Per capire se la prostata è infiammata oltre che ingrossata si può fare un’ecografia oppure basta valutare i sintomi: se peggiorano, per esempio se il desiderio di urinare di notte aumenta o crescono frequenza e urgenza delle minzioni, significa che c’è infiammazione. «Si tratta di un problema che secondo molti si manifesta presto, per cui è verosimile che ci sia una “finestra terapeutica” precoce entro cui intervenire per spegnerla e ridurre i danni successivi», dice Mirone. Per questo la SIU ha emanato una nuova raccomandazione: nel documento appena presentato al congresso si sottolinea come i pazienti con ipertrofia prostatica debbano essere curati anche per l’infiammazione prostatica cronica. «Oggi per la prostata ingrossata si usano gli alfa-bloccanti e/o gli inibitori dell’alfa-reduttasi – interviene Giuseppe Carrieri, direttore della Clinica urologica presso l’Università di Foggia -. I primi rilassano i muscoli del collo della vescica e nella capsula prostatica, migliorando il flusso urinario: danno sollievo fin quando si assumono, ma non curano.

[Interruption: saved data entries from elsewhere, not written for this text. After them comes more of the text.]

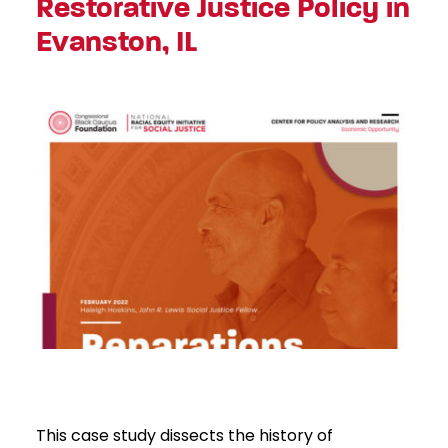
Restorative Justice Policy in
Evanston, IL
This case study dissects the history of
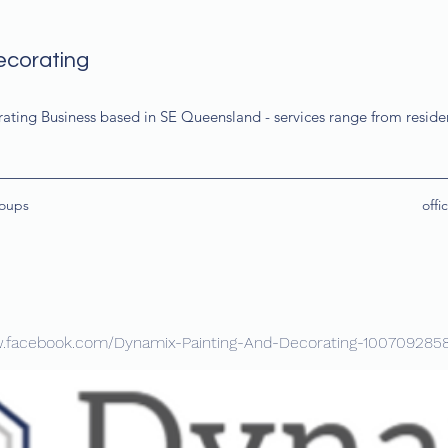
ecorating
rating Business based in SE Queensland - services range from resid
oups
off
w.facebook.com/Dynamix-Painting-And-Decorating-100709285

I secondi inibiscono la conversione del testosterone in diidrotestosterone, l’ormone androgeno ritenuto un fattore di crescita della ghiandola, e quindi agiscono sulla causa dell’ipertrofia cercando di ridurre il volume prostatico. Nessuno di questi farmaci però ha un’azione anti-infiammatoria, per questo la raccomandazione SIU invita ad aggiungere un medicinale con indicazione per l’ipertrofia prostatica e una dimostrata attività antinfiammatoria specifica sulla prostata, l’estratto esanico di Serenoa repens. Può essere utile soprattutto per quei pazienti che, oltre ai classici sintomi legati all’ostruzione del flusso urinario, hanno anche irritazioni dovute all’infiammazione. Non bisogna farsi ingannare da un nome che sembra quello di un integratore – precisa Carrieri -. L’estratto esanico di Serenoa repens è un farmaco a tutti gli effetti, in grado di ridurre la produzione di interleuchine e fattori di crescita: pur avendo un elevato profilo di sicurezza deve essere prescritto dal medico. Anche gli antinfiammatori classici possono essere utili, ma possono essere usati solo per brevi periodi di tempo a causa degli effetti collaterali a livello gastrico e sulla coagulazione».